**Task requirements**
Convert the entries below into a Markdown table with two columns, Number and Entry line. Put each non-blank line in its own row, numbered in order.

Stored entries:
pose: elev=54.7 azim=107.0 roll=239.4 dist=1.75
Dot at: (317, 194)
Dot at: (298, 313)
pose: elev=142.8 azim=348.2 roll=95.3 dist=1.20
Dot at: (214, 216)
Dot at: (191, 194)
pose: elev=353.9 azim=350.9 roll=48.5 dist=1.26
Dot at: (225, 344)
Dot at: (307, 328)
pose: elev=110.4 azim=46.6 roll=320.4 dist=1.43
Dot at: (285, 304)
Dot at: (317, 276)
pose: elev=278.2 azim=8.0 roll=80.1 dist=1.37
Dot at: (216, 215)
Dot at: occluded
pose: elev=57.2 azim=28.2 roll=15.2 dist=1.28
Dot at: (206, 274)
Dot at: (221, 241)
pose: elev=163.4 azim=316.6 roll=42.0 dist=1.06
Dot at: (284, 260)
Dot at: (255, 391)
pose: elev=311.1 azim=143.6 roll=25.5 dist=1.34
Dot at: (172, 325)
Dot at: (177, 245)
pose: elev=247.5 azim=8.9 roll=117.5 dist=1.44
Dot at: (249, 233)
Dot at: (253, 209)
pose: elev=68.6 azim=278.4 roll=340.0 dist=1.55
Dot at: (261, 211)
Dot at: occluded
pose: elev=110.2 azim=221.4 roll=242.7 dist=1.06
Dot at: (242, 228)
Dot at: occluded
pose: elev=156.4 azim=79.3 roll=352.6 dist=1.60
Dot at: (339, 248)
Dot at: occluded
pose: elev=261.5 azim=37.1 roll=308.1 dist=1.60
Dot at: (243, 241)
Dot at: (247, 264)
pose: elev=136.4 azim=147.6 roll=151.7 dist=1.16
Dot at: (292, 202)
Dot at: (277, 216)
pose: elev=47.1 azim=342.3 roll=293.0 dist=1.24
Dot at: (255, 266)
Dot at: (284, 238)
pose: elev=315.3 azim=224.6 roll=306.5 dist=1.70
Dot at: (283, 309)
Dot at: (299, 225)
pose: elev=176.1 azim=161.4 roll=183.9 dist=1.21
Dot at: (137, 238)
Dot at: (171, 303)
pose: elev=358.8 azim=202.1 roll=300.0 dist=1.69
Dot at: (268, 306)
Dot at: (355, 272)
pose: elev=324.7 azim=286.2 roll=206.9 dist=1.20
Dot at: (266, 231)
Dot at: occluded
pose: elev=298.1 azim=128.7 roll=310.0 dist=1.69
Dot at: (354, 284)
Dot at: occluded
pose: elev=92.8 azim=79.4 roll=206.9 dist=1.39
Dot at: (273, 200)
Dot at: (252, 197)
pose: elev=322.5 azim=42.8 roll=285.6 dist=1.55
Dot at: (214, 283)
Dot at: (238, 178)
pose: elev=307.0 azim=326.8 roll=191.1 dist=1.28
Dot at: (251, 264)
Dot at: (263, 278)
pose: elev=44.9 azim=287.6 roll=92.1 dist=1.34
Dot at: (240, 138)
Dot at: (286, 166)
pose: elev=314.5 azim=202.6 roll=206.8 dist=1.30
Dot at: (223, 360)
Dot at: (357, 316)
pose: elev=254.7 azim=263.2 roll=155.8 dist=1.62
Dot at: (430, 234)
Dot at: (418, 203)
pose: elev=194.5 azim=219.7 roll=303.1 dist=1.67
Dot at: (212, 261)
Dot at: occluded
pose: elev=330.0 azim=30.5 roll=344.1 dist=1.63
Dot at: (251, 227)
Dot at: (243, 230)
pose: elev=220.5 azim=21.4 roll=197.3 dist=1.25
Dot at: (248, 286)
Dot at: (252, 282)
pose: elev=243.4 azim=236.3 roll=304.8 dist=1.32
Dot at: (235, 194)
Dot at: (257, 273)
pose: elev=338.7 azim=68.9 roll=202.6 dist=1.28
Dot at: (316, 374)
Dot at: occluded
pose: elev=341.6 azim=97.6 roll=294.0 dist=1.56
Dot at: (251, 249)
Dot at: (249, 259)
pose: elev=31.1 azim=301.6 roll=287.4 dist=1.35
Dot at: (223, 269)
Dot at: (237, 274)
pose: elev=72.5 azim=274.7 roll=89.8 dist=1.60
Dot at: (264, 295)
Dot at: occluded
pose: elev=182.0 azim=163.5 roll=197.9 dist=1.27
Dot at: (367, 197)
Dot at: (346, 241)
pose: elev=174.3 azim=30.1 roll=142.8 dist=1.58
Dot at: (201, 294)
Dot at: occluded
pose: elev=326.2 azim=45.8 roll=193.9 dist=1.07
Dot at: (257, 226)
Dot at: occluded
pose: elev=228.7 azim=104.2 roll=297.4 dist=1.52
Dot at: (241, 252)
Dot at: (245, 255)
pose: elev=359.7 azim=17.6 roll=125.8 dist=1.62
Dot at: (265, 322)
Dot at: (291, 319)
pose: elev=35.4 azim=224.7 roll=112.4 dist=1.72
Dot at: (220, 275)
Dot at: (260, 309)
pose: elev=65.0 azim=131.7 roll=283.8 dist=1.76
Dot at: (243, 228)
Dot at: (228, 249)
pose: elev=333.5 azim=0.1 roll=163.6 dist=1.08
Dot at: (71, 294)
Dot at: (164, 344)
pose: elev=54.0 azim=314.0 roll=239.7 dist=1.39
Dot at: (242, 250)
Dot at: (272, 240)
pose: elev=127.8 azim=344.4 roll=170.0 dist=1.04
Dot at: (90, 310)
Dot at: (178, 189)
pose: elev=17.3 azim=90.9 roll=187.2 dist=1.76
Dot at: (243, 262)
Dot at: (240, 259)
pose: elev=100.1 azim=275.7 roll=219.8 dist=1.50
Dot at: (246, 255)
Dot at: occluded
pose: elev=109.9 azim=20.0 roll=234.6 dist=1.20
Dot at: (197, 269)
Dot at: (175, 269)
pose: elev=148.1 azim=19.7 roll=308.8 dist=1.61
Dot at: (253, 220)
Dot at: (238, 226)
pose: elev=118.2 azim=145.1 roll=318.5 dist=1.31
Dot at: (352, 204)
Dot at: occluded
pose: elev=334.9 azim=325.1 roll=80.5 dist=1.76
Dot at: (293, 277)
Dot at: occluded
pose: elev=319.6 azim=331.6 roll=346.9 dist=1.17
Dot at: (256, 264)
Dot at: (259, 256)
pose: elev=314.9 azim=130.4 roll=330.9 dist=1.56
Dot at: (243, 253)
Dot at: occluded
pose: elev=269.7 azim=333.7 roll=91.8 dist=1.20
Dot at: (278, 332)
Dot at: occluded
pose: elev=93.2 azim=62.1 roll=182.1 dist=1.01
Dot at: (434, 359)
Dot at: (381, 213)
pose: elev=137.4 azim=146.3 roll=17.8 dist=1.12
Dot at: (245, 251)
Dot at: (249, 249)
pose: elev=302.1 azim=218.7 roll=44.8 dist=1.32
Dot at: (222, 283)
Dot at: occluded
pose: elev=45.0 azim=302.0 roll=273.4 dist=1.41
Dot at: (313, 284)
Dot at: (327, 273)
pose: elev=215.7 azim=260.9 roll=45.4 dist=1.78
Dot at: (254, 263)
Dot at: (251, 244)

**Written answer**
| Number | Entry line |
|---|---|
| 1 | pose: elev=54.7 azim=107.0 roll=239.4 dist=1.75 |
| 2 | Dot at: (317, 194) |
| 3 | Dot at: (298, 313) |
| 4 | pose: elev=142.8 azim=348.2 roll=95.3 dist=1.20 |
| 5 | Dot at: (214, 216) |
| 6 | Dot at: (191, 194) |
| 7 | pose: elev=353.9 azim=350.9 roll=48.5 dist=1.26 |
| 8 | Dot at: (225, 344) |
| 9 | Dot at: (307, 328) |
| 10 | pose: elev=110.4 azim=46.6 roll=320.4 dist=1.43 |
| 11 | Dot at: (285, 304) |
| 12 | Dot at: (317, 276) |
| 13 | pose: elev=278.2 azim=8.0 roll=80.1 dist=1.37 |
| 14 | Dot at: (216, 215) |
| 15 | Dot at: occluded |
| 16 | pose: elev=57.2 azim=28.2 roll=15.2 dist=1.28 |
| 17 | Dot at: (206, 274) |
| 18 | Dot at: (221, 241) |
| 19 | pose: elev=163.4 azim=316.6 roll=42.0 dist=1.06 |
| 20 | Dot at: (284, 260) |
| 21 | Dot at: (255, 391) |
| 22 | pose: elev=311.1 azim=143.6 roll=25.5 dist=1.34 |
| 23 | Dot at: (172, 325) |
| 24 | Dot at: (177, 245) |
| 25 | pose: elev=247.5 azim=8.9 roll=117.5 dist=1.44 |
| 26 | Dot at: (249, 233) |
| 27 | Dot at: (253, 209) |
| 28 | pose: elev=68.6 azim=278.4 roll=340.0 dist=1.55 |
| 29 | Dot at: (261, 211) |
| 30 | Dot at: occluded |
| 31 | pose: elev=110.2 azim=221.4 roll=242.7 dist=1.06 |
| 32 | Dot at: (242, 228) |
| 33 | Dot at: occluded |
| 34 | pose: elev=156.4 azim=79.3 roll=352.6 dist=1.60 |
| 35 | Dot at: (339, 248) |
| 36 | Dot at: occluded |
| 37 | pose: elev=261.5 azim=37.1 roll=308.1 dist=1.60 |
| 38 | Dot at: (243, 241) |
| 39 | Dot at: (247, 264) |
| 40 | pose: elev=136.4 azim=147.6 roll=151.7 dist=1.16 |
| 41 | Dot at: (292, 202) |
| 42 | Dot at: (277, 216) |
| 43 | pose: elev=47.1 azim=342.3 roll=293.0 dist=1.24 |
| 44 | Dot at: (255, 266) |
| 45 | Dot at: (284, 238) |
| 46 | pose: elev=315.3 azim=224.6 roll=306.5 dist=1.70 |
| 47 | Dot at: (283, 309) |
| 48 | Dot at: (299, 225) |
| 49 | pose: elev=176.1 azim=161.4 roll=183.9 dist=1.21 |
| 50 | Dot at: (137, 238) |
| 51 | Dot at: (171, 303) |
| 52 | pose: elev=358.8 azim=202.1 roll=300.0 dist=1.69 |
| 53 | Dot at: (268, 306) |
| 54 | Dot at: (355, 272) |
| 55 | pose: elev=324.7 azim=286.2 roll=206.9 dist=1.20 |
| 56 | Dot at: (266, 231) |
| 57 | Dot at: occluded |
| 58 | pose: elev=298.1 azim=128.7 roll=310.0 dist=1.69 |
| 59 | Dot at: (354, 284) |
| 60 | Dot at: occluded |
| 61 | pose: elev=92.8 azim=79.4 roll=206.9 dist=1.39 |
| 62 | Dot at: (273, 200) |
| 63 | Dot at: (252, 197) |
| 64 | pose: elev=322.5 azim=42.8 roll=285.6 dist=1.55 |
| 65 | Dot at: (214, 283) |
| 66 | Dot at: (238, 178) |
| 67 | pose: elev=307.0 azim=326.8 roll=191.1 dist=1.28 |
| 68 | Dot at: (251, 264) |
| 69 | Dot at: (263, 278) |
| 70 | pose: elev=44.9 azim=287.6 roll=92.1 dist=1.34 |
| 71 | Dot at: (240, 138) |
| 72 | Dot at: (286, 166) |
| 73 | pose: elev=314.5 azim=202.6 roll=206.8 dist=1.30 |
| 74 | Dot at: (223, 360) |
| 75 | Dot at: (357, 316) |
| 76 | pose: elev=254.7 azim=263.2 roll=155.8 dist=1.62 |
| 77 | Dot at: (430, 234) |
| 78 | Dot at: (418, 203) |
| 79 | pose: elev=194.5 azim=219.7 roll=303.1 dist=1.67 |
| 80 | Dot at: (212, 261) |
| 81 | Dot at: occluded |
| 82 | pose: elev=330.0 azim=30.5 roll=344.1 dist=1.63 |
| 83 | Dot at: (251, 227) |
| 84 | Dot at: (243, 230) |
| 85 | pose: elev=220.5 azim=21.4 roll=197.3 dist=1.25 |
| 86 | Dot at: (248, 286) |
| 87 | Dot at: (252, 282) |
| 88 | pose: elev=243.4 azim=236.3 roll=304.8 dist=1.32 |
| 89 | Dot at: (235, 194) |
| 90 | Dot at: (257, 273) |
| 91 | pose: elev=338.7 azim=68.9 roll=202.6 dist=1.28 |
| 92 | Dot at: (316, 374) |
| 93 | Dot at: occluded |
| 94 | pose: elev=341.6 azim=97.6 roll=294.0 dist=1.56 |
| 95 | Dot at: (251, 249) |
| 96 | Dot at: (249, 259) |
| 97 | pose: elev=31.1 azim=301.6 roll=287.4 dist=1.35 |
| 98 | Dot at: (223, 269) |
| 99 | Dot at: (237, 274) |
| 100 | pose: elev=72.5 azim=274.7 roll=89.8 dist=1.60 |
| 101 | Dot at: (264, 295) |
| 102 | Dot at: occluded |
| 103 | pose: elev=182.0 azim=163.5 roll=197.9 dist=1.27 |
| 104 | Dot at: (367, 197) |
| 105 | Dot at: (346, 241) |
| 106 | pose: elev=174.3 azim=30.1 roll=142.8 dist=1.58 |
| 107 | Dot at: (201, 294) |
| 108 | Dot at: occluded |
| 109 | pose: elev=326.2 azim=45.8 roll=193.9 dist=1.07 |
| 110 | Dot at: (257, 226) |
| 111 | Dot at: occluded |
| 112 | pose: elev=228.7 azim=104.2 roll=297.4 dist=1.52 |
| 113 | Dot at: (241, 252) |
| 114 | Dot at: (245, 255) |
| 115 | pose: elev=359.7 azim=17.6 roll=125.8 dist=1.62 |
| 116 | Dot at: (265, 322) |
| 117 | Dot at: (291, 319) |
| 118 | pose: elev=35.4 azim=224.7 roll=112.4 dist=1.72 |
| 119 | Dot at: (220, 275) |
| 120 | Dot at: (260, 309) |
| 121 | pose: elev=65.0 azim=131.7 roll=283.8 dist=1.76 |
| 122 | Dot at: (243, 228) |
| 123 | Dot at: (228, 249) |
| 124 | pose: elev=333.5 azim=0.1 roll=163.6 dist=1.08 |
| 125 | Dot at: (71, 294) |
| 126 | Dot at: (164, 344) |
| 127 | pose: elev=54.0 azim=314.0 roll=239.7 dist=1.39 |
| 128 | Dot at: (242, 250) |
| 129 | Dot at: (272, 240) |
| 130 | pose: elev=127.8 azim=344.4 roll=170.0 dist=1.04 |
| 131 | Dot at: (90, 310) |
| 132 | Dot at: (178, 189) |
| 133 | pose: elev=17.3 azim=90.9 roll=187.2 dist=1.76 |
| 134 | Dot at: (243, 262) |
| 135 | Dot at: (240, 259) |
| 136 | pose: elev=100.1 azim=275.7 roll=219.8 dist=1.50 |
| 137 | Dot at: (246, 255) |
| 138 | Dot at: occluded |
| 139 | pose: elev=109.9 azim=20.0 roll=234.6 dist=1.20 |
| 140 | Dot at: (197, 269) |
| 141 | Dot at: (175, 269) |
| 142 | pose: elev=148.1 azim=19.7 roll=308.8 dist=1.61 |
| 143 | Dot at: (253, 220) |
| 144 | Dot at: (238, 226) |
| 145 | pose: elev=118.2 azim=145.1 roll=318.5 dist=1.31 |
| 146 | Dot at: (352, 204) |
| 147 | Dot at: occluded |
| 148 | pose: elev=334.9 azim=325.1 roll=80.5 dist=1.76 |
| 149 | Dot at: (293, 277) |
| 150 | Dot at: occluded |
| 151 | pose: elev=319.6 azim=331.6 roll=346.9 dist=1.17 |
| 152 | Dot at: (256, 264) |
| 153 | Dot at: (259, 256) |
| 154 | pose: elev=314.9 azim=130.4 roll=330.9 dist=1.56 |
| 155 | Dot at: (243, 253) |
| 156 | Dot at: occluded |
| 157 | pose: elev=269.7 azim=333.7 roll=91.8 dist=1.20 |
| 158 | Dot at: (278, 332) |
| 159 | Dot at: occluded |
| 160 | pose: elev=93.2 azim=62.1 roll=182.1 dist=1.01 |
| 161 | Dot at: (434, 359) |
| 162 | Dot at: (381, 213) |
| 163 | pose: elev=137.4 azim=146.3 roll=17.8 dist=1.12 |
| 164 | Dot at: (245, 251) |
| 165 | Dot at: (249, 249) |
| 166 | pose: elev=302.1 azim=218.7 roll=44.8 dist=1.32 |
| 167 | Dot at: (222, 283) |
| 168 | Dot at: occluded |
| 169 | pose: elev=45.0 azim=302.0 roll=273.4 dist=1.41 |
| 170 | Dot at: (313, 284) |
| 171 | Dot at: (327, 273) |
| 172 | pose: elev=215.7 azim=260.9 roll=45.4 dist=1.78 |
| 173 | Dot at: (254, 263) |
| 174 | Dot at: (251, 244) |